ACS Reagent Chemicals; Specifications and Procedures for Reagents and Standard Grade Reference Materials
- Author: American Chemical Society
- Release number: 11th edition
- Publisher: American Chemical Society, Oxford University Press
- Publication date: 1950; 2016
- Media type: Print; electronic
- Pages: 843
- ISBN: 9780841230453
- Website: pubs.acs.org/series/reagents

= Reagent Chemicals =

Publication of the American Chemical Society (ACS) Committee on Analytical Reagents

Reagent Chemicals (Note: more properly ACS Reagent Chemicals; Specifications and Procedures for Reagents and Standard Grade Reference Materials) is a publication of the American Chemical Society (ACS) Committee on Analytical Reagents, detailing standards of purity for over four hundred of the most widely used chemicals in laboratory analyses and chemical research. Chemicals that meet this standard may be sold as "ACS Reagent Grade" materials.

▶ [What you need to do]
(1) According to the text on Reagent Chemicals, under what designation may chemicals that meet its standard be sold?
(2) Proceed with the text on Reagent Chemicals, continuing it from its final sentence.

▶ [Entries shown]
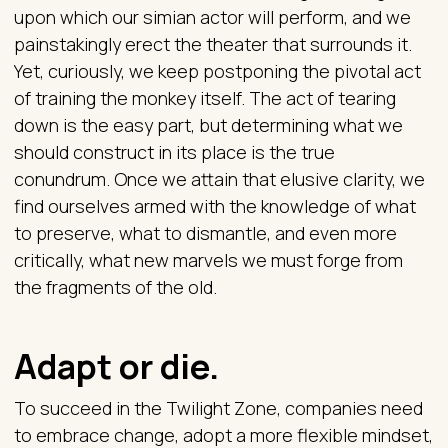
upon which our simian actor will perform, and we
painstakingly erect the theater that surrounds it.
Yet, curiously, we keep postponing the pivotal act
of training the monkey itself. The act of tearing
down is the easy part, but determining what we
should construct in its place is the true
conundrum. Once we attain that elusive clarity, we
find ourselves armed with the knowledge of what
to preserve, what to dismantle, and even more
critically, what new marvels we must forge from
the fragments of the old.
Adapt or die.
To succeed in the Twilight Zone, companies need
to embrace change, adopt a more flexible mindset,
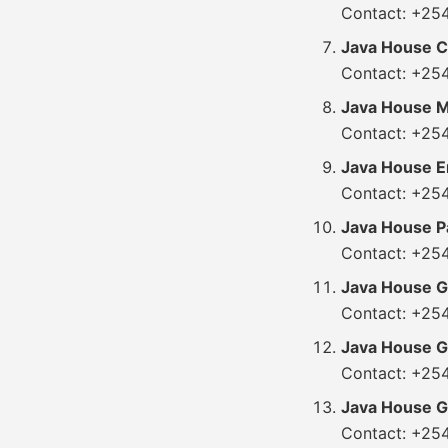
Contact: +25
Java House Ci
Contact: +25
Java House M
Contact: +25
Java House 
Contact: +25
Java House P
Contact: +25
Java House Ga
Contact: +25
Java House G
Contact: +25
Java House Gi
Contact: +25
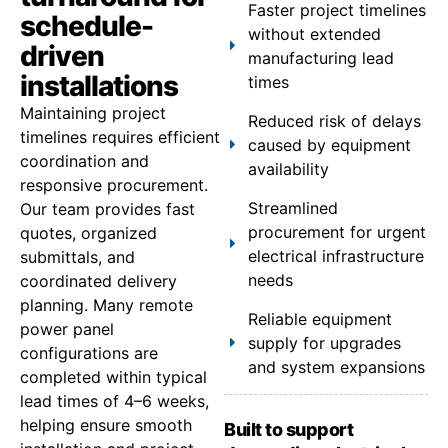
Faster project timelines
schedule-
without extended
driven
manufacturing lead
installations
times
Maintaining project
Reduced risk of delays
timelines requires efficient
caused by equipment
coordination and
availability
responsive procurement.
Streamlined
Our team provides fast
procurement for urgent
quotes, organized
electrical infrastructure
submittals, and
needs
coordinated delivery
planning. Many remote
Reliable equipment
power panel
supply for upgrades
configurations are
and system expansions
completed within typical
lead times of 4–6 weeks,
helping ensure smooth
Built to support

▶ [Exercise answers]
(1) They may be sold as "ACS Reagent Grade" materials.

(2)
Reagent standards relieve chemists of concern over chemical purity. "ACS Reagent Grade", is regarded as a gold standard measure and is in some cases required for use in chemical manufacturing, usually where stringent quality specifications and a purity of equal to or greater than 95% are required. The American Chemical Society does not validate the purity of chemicals sold with this designation, but it relies on suppliers, acting in their self-interest, to meet these standards. In practice, the reliability of supplier stated purity is at times questionable.

In addition to specifications for each chemical, Reagent Chemicals provides detailed methods for determining how to measure the properties and impurities listed in the specifications. Included are detailed explanations for numerous common analytical methods such as gas, liquid, ion, and headspace chromatography, atomic absorption spectroscopy, and optical emission spectroscopy.

Reagent Chemicals is primarily of interest to manufacturers and suppliers of chemicals to laboratories worldwide, and less so to research laboratories. Many standards organizations and federal agencies that set guidelines require the use of ACS-grade regent chemicals for many test procedures. This includes the United States Pharmacopeia (USP) and the U.S. Environmental Protection Agency (EPA). An exception would be those working on trace analyses (measuring contaminants in the environment, for example), where small impurities in reagents would be significant.

==Reagent Chemicals Online==

After eleven paper editions over 68 years, Reagent Chemicals became an electronic resource in 2017. The publication is updated several times a year to include new reagents and methods of analysis. Changes are published online six months prior to becoming an official standard, allowing manufacturers to adjust their labels or processes.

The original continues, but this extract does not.